*Your instructions*: Leaving out every picture, copy the lines of the data exactly, from the first through the line containing "(pdf_metadata yes)".

*Data provided*:

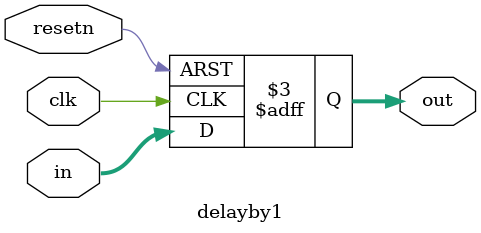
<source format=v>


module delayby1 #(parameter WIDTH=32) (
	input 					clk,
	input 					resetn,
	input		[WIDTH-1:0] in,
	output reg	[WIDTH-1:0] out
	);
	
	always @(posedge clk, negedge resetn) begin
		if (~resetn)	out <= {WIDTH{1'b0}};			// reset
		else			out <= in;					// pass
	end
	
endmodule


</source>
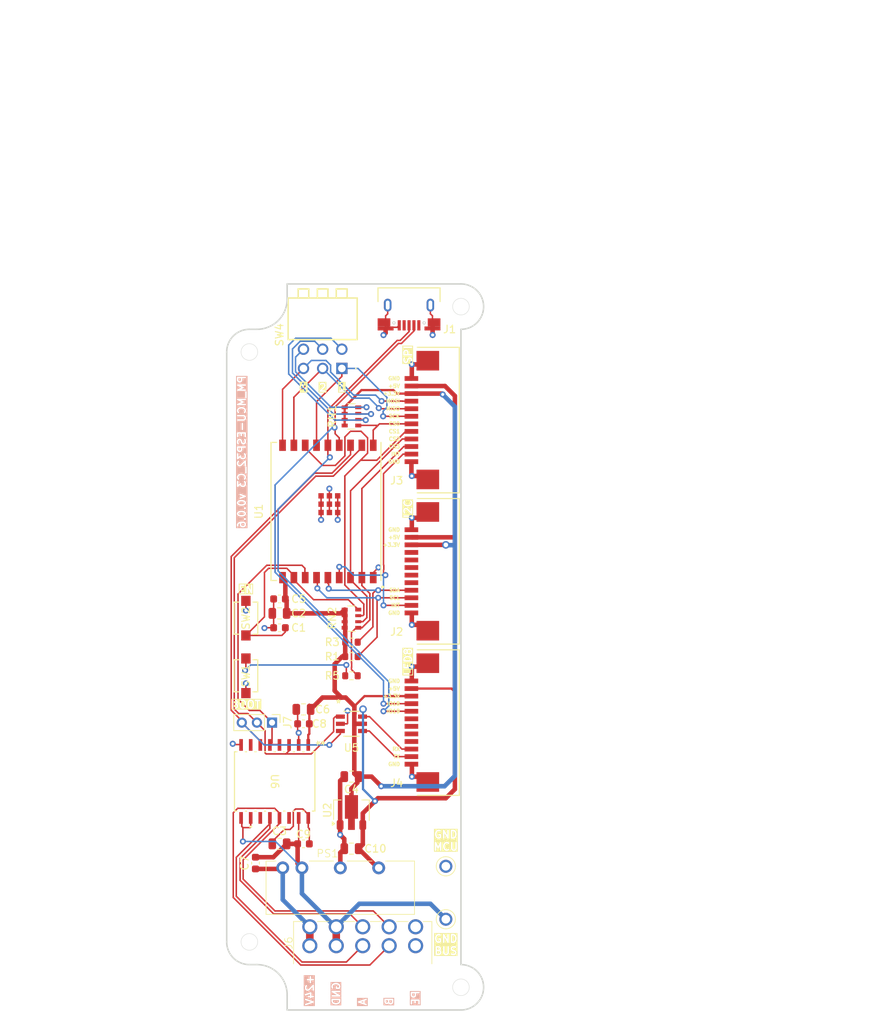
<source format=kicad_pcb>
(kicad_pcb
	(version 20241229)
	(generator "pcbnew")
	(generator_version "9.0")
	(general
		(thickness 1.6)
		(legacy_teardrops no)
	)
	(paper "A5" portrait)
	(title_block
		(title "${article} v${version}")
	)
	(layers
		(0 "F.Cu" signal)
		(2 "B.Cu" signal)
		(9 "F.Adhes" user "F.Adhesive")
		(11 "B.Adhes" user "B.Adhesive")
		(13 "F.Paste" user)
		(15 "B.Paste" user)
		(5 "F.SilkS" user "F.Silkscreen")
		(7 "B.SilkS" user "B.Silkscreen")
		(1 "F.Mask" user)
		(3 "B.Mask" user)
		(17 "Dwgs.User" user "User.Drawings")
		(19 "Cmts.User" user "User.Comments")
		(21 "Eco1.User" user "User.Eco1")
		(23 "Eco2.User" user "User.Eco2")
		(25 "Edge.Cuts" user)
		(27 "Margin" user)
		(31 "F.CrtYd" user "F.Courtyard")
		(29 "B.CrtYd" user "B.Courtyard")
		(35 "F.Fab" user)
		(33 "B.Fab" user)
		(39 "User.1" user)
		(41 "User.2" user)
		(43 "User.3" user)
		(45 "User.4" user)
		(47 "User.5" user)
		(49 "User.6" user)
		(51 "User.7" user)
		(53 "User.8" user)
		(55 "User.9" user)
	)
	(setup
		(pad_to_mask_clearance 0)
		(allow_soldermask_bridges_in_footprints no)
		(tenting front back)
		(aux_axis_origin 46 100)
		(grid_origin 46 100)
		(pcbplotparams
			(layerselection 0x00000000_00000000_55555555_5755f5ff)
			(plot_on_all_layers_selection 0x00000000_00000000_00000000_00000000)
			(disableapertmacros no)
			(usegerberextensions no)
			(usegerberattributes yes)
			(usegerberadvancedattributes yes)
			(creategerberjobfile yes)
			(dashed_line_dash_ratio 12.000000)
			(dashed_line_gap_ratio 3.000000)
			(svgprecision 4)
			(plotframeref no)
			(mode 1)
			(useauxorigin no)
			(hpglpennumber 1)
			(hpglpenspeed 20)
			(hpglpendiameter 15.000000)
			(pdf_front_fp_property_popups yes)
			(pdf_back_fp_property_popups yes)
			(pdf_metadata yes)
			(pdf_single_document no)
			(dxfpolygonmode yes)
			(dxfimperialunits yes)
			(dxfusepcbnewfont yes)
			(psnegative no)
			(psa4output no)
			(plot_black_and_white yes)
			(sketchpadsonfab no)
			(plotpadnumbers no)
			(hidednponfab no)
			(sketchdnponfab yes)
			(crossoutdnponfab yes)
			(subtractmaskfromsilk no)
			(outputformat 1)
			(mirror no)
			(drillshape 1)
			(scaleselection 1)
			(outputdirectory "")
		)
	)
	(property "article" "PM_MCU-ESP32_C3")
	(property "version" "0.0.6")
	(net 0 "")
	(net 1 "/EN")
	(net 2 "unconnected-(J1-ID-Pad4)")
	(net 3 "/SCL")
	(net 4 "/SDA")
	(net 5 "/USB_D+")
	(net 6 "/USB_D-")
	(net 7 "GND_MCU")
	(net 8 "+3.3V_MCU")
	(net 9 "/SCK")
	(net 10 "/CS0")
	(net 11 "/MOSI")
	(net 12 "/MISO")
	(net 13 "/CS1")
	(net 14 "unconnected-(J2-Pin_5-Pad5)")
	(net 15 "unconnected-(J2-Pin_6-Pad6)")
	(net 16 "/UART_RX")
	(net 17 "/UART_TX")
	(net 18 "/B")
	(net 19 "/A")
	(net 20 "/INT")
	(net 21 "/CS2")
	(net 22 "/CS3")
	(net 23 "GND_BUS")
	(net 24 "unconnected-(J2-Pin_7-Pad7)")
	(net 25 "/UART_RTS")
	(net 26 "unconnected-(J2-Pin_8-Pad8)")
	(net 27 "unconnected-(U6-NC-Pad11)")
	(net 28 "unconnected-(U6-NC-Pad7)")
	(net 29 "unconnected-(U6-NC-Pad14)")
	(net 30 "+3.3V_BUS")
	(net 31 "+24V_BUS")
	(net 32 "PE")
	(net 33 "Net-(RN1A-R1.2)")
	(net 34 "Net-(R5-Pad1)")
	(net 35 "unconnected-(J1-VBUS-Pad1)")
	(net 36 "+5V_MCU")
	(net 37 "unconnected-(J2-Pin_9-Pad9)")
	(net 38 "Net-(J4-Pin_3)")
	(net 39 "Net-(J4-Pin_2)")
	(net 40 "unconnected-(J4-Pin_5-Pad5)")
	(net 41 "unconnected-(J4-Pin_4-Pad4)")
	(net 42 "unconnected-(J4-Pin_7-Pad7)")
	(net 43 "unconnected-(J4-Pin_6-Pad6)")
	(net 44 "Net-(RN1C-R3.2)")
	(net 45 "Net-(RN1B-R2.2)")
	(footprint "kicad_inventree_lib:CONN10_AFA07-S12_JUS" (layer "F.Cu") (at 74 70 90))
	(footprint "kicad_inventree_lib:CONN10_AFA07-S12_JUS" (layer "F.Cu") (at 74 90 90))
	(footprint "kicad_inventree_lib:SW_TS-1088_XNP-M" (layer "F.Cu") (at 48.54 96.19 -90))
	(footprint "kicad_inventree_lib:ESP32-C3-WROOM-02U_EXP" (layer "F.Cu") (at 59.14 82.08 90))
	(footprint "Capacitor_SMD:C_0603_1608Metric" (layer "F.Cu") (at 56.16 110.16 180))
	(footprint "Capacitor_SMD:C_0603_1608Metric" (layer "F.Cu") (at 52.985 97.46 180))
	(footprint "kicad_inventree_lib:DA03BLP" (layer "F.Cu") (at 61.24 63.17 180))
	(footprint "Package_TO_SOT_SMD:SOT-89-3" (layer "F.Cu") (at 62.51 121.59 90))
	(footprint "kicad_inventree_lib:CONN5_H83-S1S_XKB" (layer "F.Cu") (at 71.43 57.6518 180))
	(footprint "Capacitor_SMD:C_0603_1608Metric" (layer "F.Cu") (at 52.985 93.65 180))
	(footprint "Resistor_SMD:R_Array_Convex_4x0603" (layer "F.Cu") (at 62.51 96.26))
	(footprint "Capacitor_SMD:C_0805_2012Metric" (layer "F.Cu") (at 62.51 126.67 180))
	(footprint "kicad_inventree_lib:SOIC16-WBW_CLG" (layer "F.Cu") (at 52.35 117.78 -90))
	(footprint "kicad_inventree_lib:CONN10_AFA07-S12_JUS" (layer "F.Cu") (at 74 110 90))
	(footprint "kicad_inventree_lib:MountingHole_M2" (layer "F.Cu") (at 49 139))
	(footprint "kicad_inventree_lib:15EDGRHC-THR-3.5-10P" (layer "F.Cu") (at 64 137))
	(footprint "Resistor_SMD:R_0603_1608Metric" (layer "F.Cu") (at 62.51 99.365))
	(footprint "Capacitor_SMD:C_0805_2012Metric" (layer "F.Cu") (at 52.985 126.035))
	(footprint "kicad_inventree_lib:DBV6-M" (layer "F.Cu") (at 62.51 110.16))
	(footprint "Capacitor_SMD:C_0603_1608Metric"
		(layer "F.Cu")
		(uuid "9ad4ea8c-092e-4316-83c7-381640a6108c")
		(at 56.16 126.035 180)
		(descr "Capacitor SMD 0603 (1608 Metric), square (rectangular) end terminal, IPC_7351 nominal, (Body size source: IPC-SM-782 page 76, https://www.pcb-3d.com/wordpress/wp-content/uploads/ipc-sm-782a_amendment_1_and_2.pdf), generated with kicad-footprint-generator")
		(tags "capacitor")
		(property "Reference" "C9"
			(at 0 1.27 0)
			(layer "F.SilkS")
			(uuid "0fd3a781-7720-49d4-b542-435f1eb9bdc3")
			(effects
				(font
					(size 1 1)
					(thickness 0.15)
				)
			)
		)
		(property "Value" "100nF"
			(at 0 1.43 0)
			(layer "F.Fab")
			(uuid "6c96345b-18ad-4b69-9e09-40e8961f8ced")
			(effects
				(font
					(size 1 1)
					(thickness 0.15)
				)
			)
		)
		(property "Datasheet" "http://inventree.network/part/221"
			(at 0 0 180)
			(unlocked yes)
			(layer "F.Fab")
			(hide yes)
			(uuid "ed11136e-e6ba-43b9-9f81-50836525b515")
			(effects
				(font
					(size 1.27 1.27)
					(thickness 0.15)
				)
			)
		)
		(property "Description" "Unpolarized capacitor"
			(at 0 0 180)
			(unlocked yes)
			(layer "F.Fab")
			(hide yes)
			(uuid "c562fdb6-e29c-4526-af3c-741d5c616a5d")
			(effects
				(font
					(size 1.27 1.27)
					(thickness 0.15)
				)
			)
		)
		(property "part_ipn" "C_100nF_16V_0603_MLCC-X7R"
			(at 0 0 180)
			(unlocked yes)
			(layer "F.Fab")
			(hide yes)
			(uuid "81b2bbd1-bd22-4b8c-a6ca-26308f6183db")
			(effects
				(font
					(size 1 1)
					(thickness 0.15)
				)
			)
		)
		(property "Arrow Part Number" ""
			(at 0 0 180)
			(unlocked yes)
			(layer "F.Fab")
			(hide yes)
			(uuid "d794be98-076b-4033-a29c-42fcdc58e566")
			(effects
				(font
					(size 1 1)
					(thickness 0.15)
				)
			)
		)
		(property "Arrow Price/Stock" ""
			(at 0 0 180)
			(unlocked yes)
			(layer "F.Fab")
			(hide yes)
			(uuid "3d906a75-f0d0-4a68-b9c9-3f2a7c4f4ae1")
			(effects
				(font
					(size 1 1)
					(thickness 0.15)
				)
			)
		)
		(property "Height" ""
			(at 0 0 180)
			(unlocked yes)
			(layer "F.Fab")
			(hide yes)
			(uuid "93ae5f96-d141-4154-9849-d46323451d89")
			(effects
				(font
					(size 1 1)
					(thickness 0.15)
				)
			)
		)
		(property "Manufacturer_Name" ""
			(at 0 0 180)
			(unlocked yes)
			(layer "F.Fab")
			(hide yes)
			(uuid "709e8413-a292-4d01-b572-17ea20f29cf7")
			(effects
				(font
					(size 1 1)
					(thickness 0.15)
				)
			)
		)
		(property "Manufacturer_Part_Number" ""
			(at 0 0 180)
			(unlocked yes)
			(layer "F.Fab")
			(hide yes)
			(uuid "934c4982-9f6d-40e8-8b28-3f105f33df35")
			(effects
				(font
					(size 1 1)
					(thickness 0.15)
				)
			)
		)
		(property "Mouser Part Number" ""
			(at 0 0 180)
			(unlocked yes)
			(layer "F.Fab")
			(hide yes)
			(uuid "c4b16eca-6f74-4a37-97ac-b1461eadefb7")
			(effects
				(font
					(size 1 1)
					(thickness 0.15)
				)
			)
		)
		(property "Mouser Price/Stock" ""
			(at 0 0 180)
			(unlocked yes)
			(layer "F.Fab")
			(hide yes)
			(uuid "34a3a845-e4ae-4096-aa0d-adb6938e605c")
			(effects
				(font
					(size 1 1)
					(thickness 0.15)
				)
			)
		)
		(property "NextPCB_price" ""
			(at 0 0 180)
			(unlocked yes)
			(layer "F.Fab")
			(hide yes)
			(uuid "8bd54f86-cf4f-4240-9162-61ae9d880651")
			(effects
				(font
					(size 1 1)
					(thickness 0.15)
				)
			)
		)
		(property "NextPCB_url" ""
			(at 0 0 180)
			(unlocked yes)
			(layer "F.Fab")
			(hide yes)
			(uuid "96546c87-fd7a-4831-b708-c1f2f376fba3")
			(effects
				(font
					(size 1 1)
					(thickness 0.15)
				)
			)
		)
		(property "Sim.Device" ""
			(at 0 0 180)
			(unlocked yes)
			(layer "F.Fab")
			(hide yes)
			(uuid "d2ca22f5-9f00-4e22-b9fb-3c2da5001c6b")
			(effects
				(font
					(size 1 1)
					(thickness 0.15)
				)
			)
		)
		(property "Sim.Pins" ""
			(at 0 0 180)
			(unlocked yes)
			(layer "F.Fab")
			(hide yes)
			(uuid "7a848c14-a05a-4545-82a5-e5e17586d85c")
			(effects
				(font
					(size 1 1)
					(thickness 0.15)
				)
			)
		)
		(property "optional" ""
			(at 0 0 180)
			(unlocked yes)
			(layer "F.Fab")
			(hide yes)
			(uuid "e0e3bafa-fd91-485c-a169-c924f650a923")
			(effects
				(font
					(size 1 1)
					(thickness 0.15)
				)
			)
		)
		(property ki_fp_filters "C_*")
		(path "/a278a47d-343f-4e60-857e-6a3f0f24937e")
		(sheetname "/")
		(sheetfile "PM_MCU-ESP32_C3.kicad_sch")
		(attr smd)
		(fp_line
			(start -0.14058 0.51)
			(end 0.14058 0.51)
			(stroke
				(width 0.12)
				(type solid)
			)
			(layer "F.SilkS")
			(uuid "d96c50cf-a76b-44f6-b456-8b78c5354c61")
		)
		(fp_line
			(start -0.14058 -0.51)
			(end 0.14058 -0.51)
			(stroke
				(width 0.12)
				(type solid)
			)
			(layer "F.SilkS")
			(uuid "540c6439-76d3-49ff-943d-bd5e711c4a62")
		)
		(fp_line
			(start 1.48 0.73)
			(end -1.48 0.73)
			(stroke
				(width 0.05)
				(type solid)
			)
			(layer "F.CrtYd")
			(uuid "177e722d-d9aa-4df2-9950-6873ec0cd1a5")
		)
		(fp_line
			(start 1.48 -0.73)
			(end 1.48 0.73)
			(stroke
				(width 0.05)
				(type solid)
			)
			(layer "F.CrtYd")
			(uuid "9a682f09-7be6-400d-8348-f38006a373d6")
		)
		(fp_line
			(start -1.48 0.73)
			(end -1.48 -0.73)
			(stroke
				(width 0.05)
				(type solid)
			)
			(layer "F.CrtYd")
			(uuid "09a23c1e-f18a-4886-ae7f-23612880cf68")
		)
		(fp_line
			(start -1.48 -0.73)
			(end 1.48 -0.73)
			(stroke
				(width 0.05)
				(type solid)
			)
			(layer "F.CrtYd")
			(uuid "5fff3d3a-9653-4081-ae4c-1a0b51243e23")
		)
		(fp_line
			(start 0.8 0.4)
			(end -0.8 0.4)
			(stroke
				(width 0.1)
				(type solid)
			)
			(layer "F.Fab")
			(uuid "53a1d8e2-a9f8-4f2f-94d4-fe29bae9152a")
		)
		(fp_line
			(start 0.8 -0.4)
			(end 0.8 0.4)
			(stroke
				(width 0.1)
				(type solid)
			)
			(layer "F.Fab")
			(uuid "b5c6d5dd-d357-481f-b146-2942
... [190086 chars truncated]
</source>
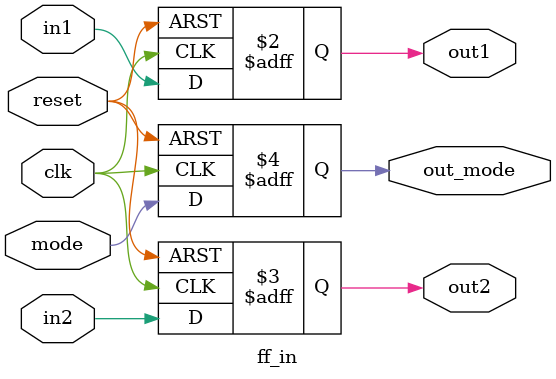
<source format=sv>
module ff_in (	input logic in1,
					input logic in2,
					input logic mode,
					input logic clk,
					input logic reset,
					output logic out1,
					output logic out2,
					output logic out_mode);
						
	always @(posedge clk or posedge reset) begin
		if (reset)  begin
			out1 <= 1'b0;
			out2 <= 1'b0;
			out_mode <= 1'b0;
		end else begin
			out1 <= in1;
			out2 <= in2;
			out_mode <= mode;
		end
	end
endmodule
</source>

*Exercise solution*:
<source format=v>


module delayby1 #(parameter WIDTH=32) (
	input 					clk,
	input 					resetn,
	input		[WIDTH-1:0] in,
	output reg	[WIDTH-1:0] out
	);
	
	always @(posedge clk, negedge resetn) begin
		if (~resetn)	out <= {WIDTH{1'b0}};			// reset
		else			out <= in;					// pass
	end
	
endmodule


</source>
<source format=kicad_pcb>
(kicad_pcb
	(version 20241229)
	(generator "pcbnew")
	(generator_version "9.0")
	(general
		(thickness 1.6)
		(legacy_teardrops no)
	)
	(paper "A5" portrait)
	(title_block
		(title "${article} v${version}")
	)
	(layers
		(0 "F.Cu" signal)
		(2 "B.Cu" signal)
		(9 "F.Adhes" user "F.Adhesive")
		(11 "B.Adhes" user "B.Adhesive")
		(13 "F.Paste" user)
		(15 "B.Paste" user)
		(5 "F.SilkS" user "F.Silkscreen")
		(7 "B.SilkS" user "B.Silkscreen")
		(1 "F.Mask" user)
		(3 "B.Mask" user)
		(17 "Dwgs.User" user "User.Drawings")
		(19 "Cmts.User" user "User.Comments")
		(21 "Eco1.User" user "User.Eco1")
		(23 "Eco2.User" user "User.Eco2")
		(25 "Edge.Cuts" user)
		(27 "Margin" user)
		(31 "F.CrtYd" user "F.Courtyard")
		(29 "B.CrtYd" user "B.Courtyard")
		(35 "F.Fab" user)
		(33 "B.Fab" user)
		(39 "User.1" user)
		(41 "User.2" user)
		(43 "User.3" user)
		(45 "User.4" user)
		(47 "User.5" user)
		(49 "User.6" user)
		(51 "User.7" user)
		(53 "User.8" user)
		(55 "User.9" user)
	)
	(setup
		(pad_to_mask_clearance 0)
		(allow_soldermask_bridges_in_footprints no)
		(tenting front back)
		(aux_axis_origin 46 100)
		(grid_origin 46 100)
		(pcbplotparams
			(layerselection 0x00000000_00000000_55555555_5755f5ff)
			(plot_on_all_layers_selection 0x00000000_00000000_00000000_00000000)
			(disableapertmacros no)
			(usegerberextensions no)
			(usegerberattributes yes)
			(usegerberadvancedattributes yes)
			(creategerberjobfile yes)
			(dashed_line_dash_ratio 12.000000)
			(dashed_line_gap_ratio 3.000000)
			(svgprecision 4)
			(plotframeref no)
			(mode 1)
			(useauxorigin no)
			(hpglpennumber 1)
			(hpglpenspeed 20)
			(hpglpendiameter 15.000000)
			(pdf_front_fp_property_popups yes)
			(pdf_back_fp_property_popups yes)
			(pdf_metadata yes)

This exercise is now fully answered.